The Renault Zoe has been given a rare “zero-star” rating by official safety testers in their latest round of assessments.
The compact EV, which was originally awarded five stars in 2013, was downgraded by Euro NCAP after a key safety feature was removed and it failed to meet new equipment standards introduced since it was last tested.
The Zoe is only the third car to receive a zero-star rating from Euro NCAP - the independent body which tests all new cars for crash safety.
Renault insists that despite the rating, the Zoe meets all regulatory safety requirements and many versions of the car feature advanced safety technology. It also pointed out that Euro NCAP’s testing protocol had changed since the Zoe was first designed and tested.
However, the brand has been criticised for removing a key airbag from the car’s specification and for failing to fit the now common autonomous emergency braking as standard.
The Zoe scored just 43% for adult occupant protection and was rated poor for the “frontal offset impact” performance. However, Euro NCAP highlighted its performance in the “severe side pole” test as a key point of concern.
During the test, which replicates a side impact with an object such as a tree or lamppost, the driver dummy’s head made direct contact with the pole, showing the threat of serious injury or death. This, Euro NCAP says, is a result of Renault removing the combined head and thorax airbag previously fitted to the Zoe.
Matthew Avery, Euro NCAP board member and chief research strategy officer at the UK’s Thatcham Research, commented: “It is a serious concern to see results like this in 2021, especially from a carmaker who has previously performed well in Euro NCAP testing. Renault was the first to achieve the full five-star rating in 2001, in part because it was also the first to include a combined head and thorax airbag. Although this was a new and revolutionary safety measure at the time, today this airbag is available on most modern cars.
“Unfortunately, a conscious decision has been made to remove the head protection from this vital passive safety feature by the brand that pioneered the use of it. As a result, the safety of occupants within the vehicle has been severely impacted.”
The Zoe’s score was also affected by the lack of autonomous emergency braking and lane departure warning on entry-level models, features which are now included in the Euro NCAP assessments. That led to a score of just 14% in the safety assist category.
A Renault spokesperson acknowledged the results of the latest testing and said that the brand was making changes to the car’s specification in the wake of the results.
They said: “Renault reaffirms that Zoe E-Tech Electric is a safe vehicle, which complies with all regulatory safety standards. These standards are constantly evolving and are becoming more stringent in all domains, especially in safety. Renault therefore continually improves its offer in order to comply with the regulations applicable where its vehicles are sold.
“Zoe was launched in 2013 and received 5 stars with EuroNCAP protocol at that time. The EuroNCAP protocol has since 2013 undergone five changes. With the same equipment, a model can lose up to two stars in each protocol change.

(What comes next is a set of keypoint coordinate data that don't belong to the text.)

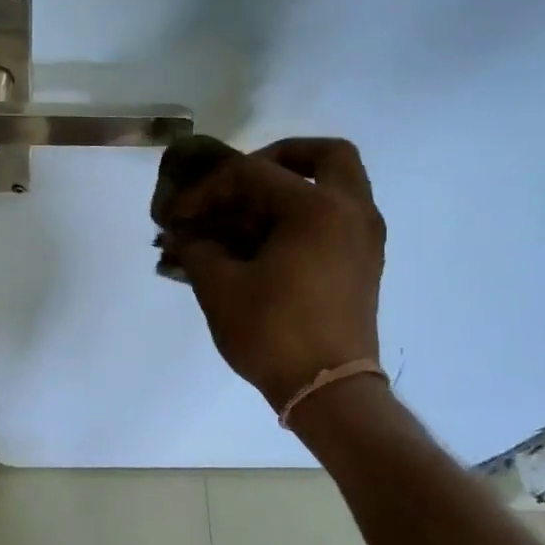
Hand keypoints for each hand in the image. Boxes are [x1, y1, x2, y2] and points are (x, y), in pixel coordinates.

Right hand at [164, 138, 384, 411]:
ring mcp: (365, 239)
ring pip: (339, 185)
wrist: (327, 390)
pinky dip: (308, 214)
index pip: (253, 174)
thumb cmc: (272, 332)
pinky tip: (269, 244)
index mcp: (316, 209)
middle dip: (280, 158)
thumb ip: (196, 248)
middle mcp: (351, 212)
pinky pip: (341, 216)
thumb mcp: (219, 287)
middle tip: (244, 181)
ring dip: (296, 187)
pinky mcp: (364, 264)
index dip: (208, 189)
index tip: (180, 216)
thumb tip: (182, 234)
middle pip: (326, 155)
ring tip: (250, 216)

“The evolution of the current Zoe was decided in 2017 adapting the passive safety equipment to real accidentology and updating the car with state of the art ADAS equipment such as advanced emergency braking with pedestrian and cyclist detection, lane departure alert and lane keeping assist, using a radar and a camera.
“From March 2022, advanced emergency braking system will be fitted on every Zoe trim level as standard.”